| Data to use |
--------------------
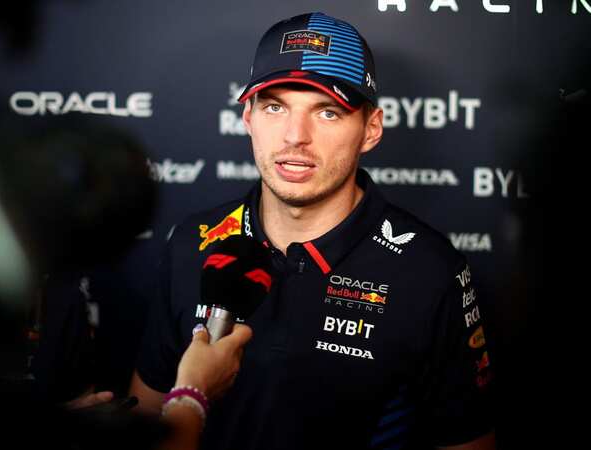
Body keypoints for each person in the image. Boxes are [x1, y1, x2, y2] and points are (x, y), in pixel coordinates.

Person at [131, 12, 495, 450]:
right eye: (274, 106)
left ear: (371, 129)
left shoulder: (430, 271)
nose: (294, 136)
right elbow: (147, 412)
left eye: (327, 112)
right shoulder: (194, 241)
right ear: (247, 117)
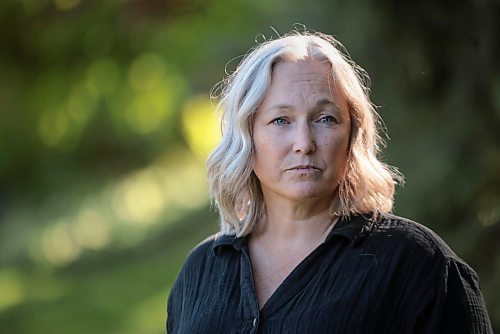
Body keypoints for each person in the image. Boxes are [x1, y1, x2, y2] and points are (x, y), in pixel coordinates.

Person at [166, 31, 493, 333]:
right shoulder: (201, 271)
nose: (304, 143)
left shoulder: (418, 265)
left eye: (325, 119)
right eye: (281, 120)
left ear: (353, 134)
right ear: (247, 136)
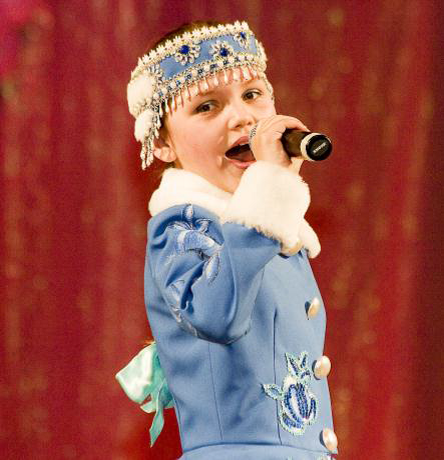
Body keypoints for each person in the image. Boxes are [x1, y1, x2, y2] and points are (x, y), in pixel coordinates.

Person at [116, 20, 337, 460]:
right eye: (207, 106)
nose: (242, 117)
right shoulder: (181, 229)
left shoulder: (271, 230)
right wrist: (269, 186)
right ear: (162, 144)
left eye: (252, 94)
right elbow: (218, 314)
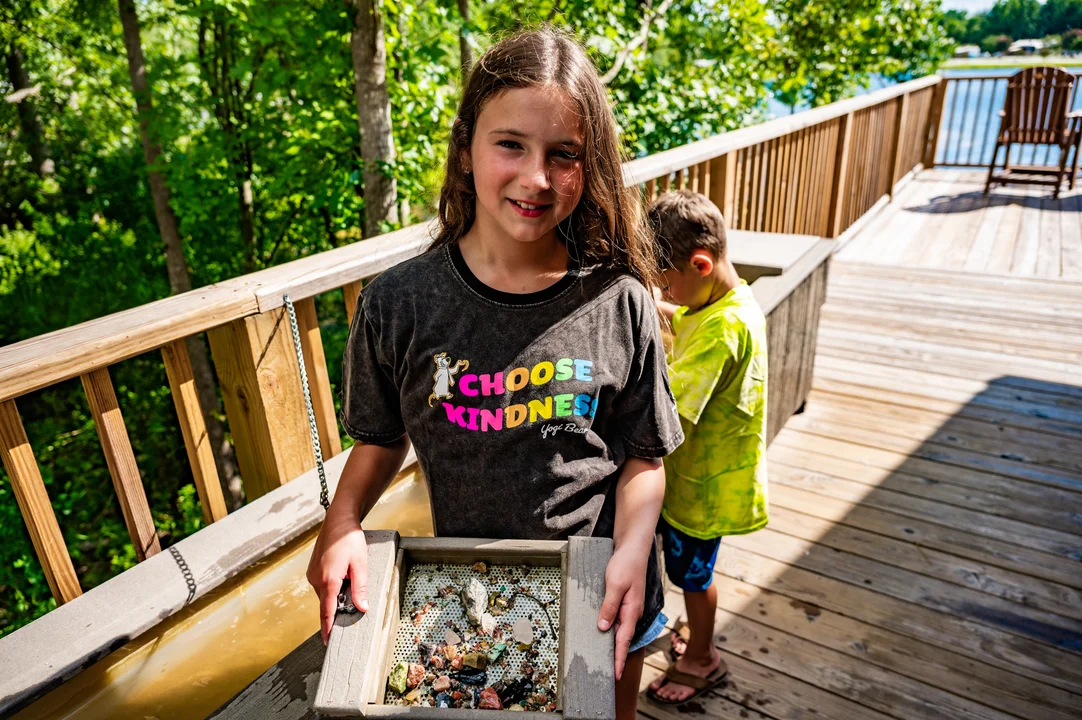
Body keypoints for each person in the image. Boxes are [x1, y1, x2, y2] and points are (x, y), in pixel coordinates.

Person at [306, 28, 684, 719]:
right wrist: (342, 523)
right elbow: (383, 437)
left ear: (588, 165)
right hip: (469, 593)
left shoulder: (617, 298)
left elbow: (644, 455)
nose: (536, 178)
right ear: (465, 150)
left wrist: (633, 548)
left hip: (604, 590)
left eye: (564, 154)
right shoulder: (399, 303)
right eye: (510, 144)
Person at [645, 190, 768, 705]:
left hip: (703, 488)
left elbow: (671, 409)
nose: (663, 290)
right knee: (689, 571)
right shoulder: (730, 298)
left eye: (665, 280)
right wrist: (660, 305)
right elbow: (692, 317)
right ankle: (696, 636)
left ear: (700, 263)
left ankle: (702, 657)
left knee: (694, 576)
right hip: (709, 473)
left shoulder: (724, 328)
--------------------
Of the lines above, quote exactly those from the one with "right ear: (247, 136)" through the one with "left hip: (604, 590)", ends included; pictures stay out.

right ear: (247, 136)
Body keypoints for each person in the image. Boxes are [x1, y1, x2, y2] and points are (x, y), in pixel coordinates.

Person at [116, 20, 337, 460]:
right eye: (207, 106)
nose: (242, 117)
right shoulder: (181, 229)
left shoulder: (271, 230)
right wrist: (269, 186)
right ear: (162, 144)
left eye: (252, 94)
right elbow: (218, 314)
Body keypoints for each person in the image. Boxes are [x1, y1, x2, y2] and points are (x, y), in pixel coordinates.

Person at [306, 28, 684, 719]:
right wrist: (342, 523)
right elbow: (383, 437)
left ear: (588, 165)
right hip: (469, 593)
left shoulder: (617, 298)
left elbow: (644, 455)
nose: (536, 178)
right ear: (465, 150)
left wrist: (633, 548)
left hip: (604, 590)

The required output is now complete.